I’m about 99% sure you just aren’t crushing hard enough. Close the mill gap or double-crush, and watch your efficiency skyrocket. Wheat malt grains are a little smaller than barley malt.

Unfortunately, I’m slave to my LHB store’s grinder as I haven’t found one that I like or can afford right now. I usually go with what they have it set to. I’ll ask the next time I buy grain and see what they say. It sure taste’s good though, even though I haven’t kegged it yet. Just took a gravity reading, higher than expected ABV, nice cloudy yellow, slight hop bitterness, very good citrus flavor, and that’s without a lemon wedge! :cheers:

Or ask them to crush just the wheat malt twice.

I just talked to the HBS on Friday when I bought my grains and they showed me how to make adjustments.
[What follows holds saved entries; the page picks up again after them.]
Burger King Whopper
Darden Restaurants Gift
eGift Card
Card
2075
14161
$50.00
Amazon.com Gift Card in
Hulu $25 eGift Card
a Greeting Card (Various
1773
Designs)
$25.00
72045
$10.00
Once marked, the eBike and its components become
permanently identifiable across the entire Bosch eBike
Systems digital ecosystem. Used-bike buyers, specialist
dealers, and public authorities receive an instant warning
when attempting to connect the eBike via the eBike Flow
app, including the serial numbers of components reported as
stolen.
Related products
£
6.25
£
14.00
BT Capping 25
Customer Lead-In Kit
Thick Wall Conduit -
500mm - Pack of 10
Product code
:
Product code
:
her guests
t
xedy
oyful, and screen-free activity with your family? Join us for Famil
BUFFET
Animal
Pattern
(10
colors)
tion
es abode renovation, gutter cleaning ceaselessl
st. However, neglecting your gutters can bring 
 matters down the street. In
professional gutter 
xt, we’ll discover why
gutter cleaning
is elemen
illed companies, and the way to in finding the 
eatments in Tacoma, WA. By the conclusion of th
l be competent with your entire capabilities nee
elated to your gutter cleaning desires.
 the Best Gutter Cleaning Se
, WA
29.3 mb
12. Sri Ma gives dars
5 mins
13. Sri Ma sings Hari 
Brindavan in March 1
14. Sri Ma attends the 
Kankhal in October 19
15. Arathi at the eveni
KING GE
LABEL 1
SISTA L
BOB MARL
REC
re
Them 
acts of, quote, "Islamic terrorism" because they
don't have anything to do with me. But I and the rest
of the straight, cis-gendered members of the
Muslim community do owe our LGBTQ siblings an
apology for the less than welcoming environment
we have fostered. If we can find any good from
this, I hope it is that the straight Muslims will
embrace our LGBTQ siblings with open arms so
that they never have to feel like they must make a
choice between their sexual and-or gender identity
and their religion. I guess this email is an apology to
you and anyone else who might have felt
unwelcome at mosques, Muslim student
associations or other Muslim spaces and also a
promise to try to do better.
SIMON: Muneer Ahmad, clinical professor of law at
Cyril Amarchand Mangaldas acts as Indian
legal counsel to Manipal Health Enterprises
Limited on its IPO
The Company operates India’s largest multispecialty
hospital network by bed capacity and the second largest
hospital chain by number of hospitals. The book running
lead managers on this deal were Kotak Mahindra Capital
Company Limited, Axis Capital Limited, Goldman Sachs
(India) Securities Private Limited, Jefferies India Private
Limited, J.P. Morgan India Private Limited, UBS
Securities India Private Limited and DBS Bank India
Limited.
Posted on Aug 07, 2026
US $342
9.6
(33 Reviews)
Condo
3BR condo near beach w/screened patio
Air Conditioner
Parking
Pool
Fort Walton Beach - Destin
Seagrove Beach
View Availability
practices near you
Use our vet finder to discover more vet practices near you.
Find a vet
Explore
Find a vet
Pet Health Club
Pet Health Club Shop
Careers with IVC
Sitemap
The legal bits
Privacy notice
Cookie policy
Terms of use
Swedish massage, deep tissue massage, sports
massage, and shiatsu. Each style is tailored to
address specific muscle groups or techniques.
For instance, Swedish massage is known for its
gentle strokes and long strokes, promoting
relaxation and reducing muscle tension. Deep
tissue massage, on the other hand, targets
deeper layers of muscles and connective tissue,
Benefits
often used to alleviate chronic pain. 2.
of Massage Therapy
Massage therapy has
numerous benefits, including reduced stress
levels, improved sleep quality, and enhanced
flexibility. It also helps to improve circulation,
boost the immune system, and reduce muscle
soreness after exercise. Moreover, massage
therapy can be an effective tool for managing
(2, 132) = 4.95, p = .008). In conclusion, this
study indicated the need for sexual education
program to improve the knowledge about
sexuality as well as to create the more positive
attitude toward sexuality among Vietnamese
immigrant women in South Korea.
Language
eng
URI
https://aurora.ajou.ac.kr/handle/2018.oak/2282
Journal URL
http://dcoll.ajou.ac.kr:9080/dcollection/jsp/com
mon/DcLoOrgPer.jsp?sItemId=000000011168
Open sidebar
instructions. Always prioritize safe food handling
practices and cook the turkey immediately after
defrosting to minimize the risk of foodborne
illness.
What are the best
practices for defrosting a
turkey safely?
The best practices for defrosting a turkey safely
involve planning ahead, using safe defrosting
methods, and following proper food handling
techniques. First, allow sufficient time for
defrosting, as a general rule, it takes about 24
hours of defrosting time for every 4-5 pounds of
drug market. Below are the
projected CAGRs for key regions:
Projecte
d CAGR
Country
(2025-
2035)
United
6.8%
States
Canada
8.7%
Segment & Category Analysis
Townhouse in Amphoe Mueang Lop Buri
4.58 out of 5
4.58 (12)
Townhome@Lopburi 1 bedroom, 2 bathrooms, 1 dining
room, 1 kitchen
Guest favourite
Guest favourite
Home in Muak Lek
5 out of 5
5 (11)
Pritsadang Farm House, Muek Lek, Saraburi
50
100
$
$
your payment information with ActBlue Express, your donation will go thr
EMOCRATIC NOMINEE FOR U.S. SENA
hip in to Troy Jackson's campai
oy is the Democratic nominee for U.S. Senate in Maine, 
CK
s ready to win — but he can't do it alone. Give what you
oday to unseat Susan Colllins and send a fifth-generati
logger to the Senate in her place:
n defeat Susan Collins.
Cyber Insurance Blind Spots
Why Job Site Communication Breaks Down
They also said that they could crush grain until we get the desired consistency without costing extra, pretty cool of them to make sure it’s right for the customer! They suggested using the setting for rye because it is a bit smaller and would possibly be the best setting. I’ll have to try it next time and see what settings to use to get the best crush.

I ran into the same efficiency issue with several wheat and rye batches. I was pulling my hair out. Then I realized how much smaller the rye and wheat are from normal grains. Seem harder too. IT did work better to crush separately and double crush the smaller grains.